In the sale, which will take place May 16, it is possible that buyers who take charge of Sports Authority’s assets could keep some of the chain’s stores open. But in another scenario, the majority of Sports Authority’s 450 locations nationwide could be closed. Sports Authority employs approximately 15,000 workers in 41 states.
Sports Authority cited the growth online sales as a major reason for its financial problems. But an influx of specialty competitors into a space the retailer used to occupy with just a handful of other companies may also be to blame.
Once one of the largest sports retail chains in the country, Sports Authority has now slipped behind outlets like Dick’s Sporting Goods and REI. These chains have positioned themselves more successfully in the market through establishing strong relationships with their suppliers, developing the leverage to keep prices low that their competitors have had difficulty matching, Rory Masterson, an industry analyst at IBISWorld, told the Los Angeles Times in April. They've also adapted more sucessfully to the online marketplace. Online sales at Dick’s climbed at a compounded annual rate of 39 percent from 2010 to 2015.
While Sports Authority may be faltering, the sporting goods industry as a whole is growing. It accounts for an estimated $150 billion per year globally. In 2014, the most recent year available for figures, the industry was worth $63.7 billion in the United States, an increase of 24 percent since 2009 and a jump of 2 percent from the year before.
Sports Authority faces tough competition from traditional sports retail outlets, yet its financial struggles point to the increased diversification of the sports retail market. A wide array of more specialized competitors have entered the field, providing both traditional sports garments and "athleisure", or casual wear inspired by workout clothing that has exploded in popularity over the past few years.
Consumers now have a plethora of options, from $90 yoga pants at Lululemon to the discount workout wear for sale at Target and Wal-Mart. In addition to competing with each other to sell athletic shoes and hiking gear, traditional sporting goods stores have to compete with clothing brands like Gap and Abercrombie for a piece of the athleisure pie.
Sports Authority lost an estimated $256 million in 2015, but it isn’t the only sports retailer brought down by big-box stores and online sales cutting into its territory. In late April, Sports Chalet, a mid-size sports retailer based in California, announced that it would be closing all of its 47 locations.

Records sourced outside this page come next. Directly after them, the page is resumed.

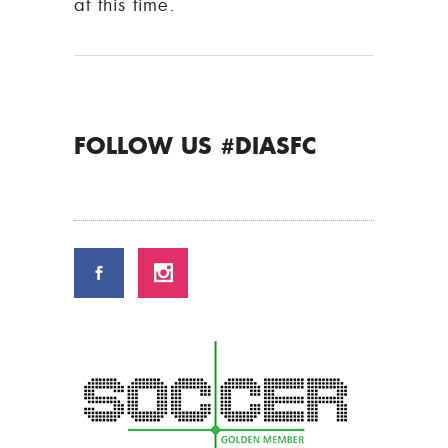
at this time.
FOLLOW US #DIASFC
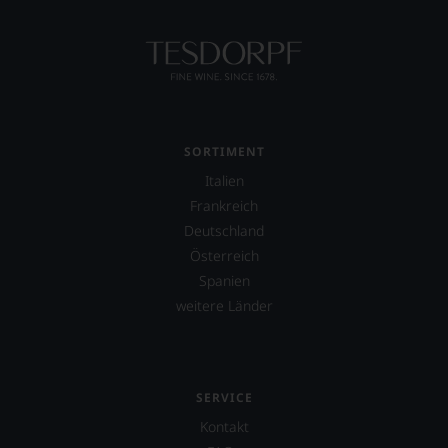
SORTIMENT
Italien
Frankreich
Deutschland
Österreich
Spanien
weitere Länder
SERVICE
Kontakt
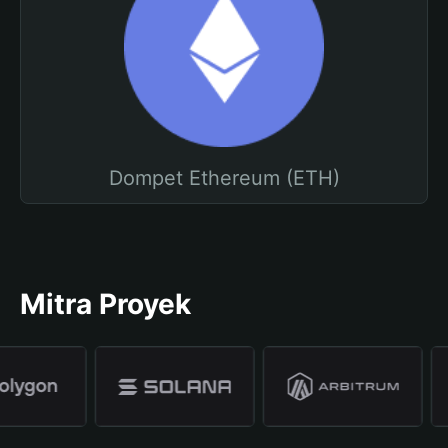
Dompet Ethereum (ETH)
Mitra Proyek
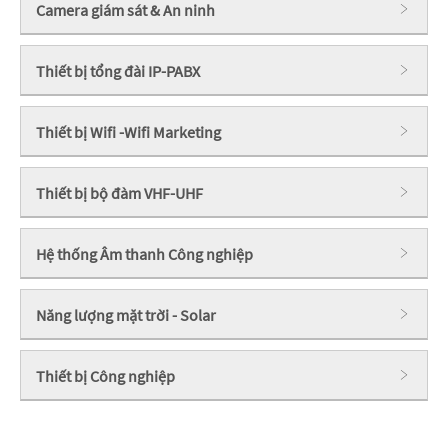
Camera giám sát & An ninh
Thiết bị tổng đài IP-PABX
Thiết bị Wifi -Wifi Marketing
Thiết bị bộ đàm VHF-UHF
Hệ thống Âm thanh Công nghiệp
Năng lượng mặt trời - Solar
Thiết bị Công nghiệp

Sports Authority has been facing financial trouble for the past several years. The retailer assumed its present size and shape through a series of mergers that began in 1997 and was ultimately bought by a hedge fund in 2006. These mergers and acquisitions expanded the company’s scope, but also introduced a burden of debt that the company has struggled to repay. In January, Sports Authority failed to make a $20 million debt payment.
In March, the company filed for Chapter 11 bankruptcy and planned to close 140 stores and two distribution centers as part of the move. But Sports Authority holds $1.1 billion in debt and assets estimated at $1 billion, amounts that make it difficult for the company to restructure.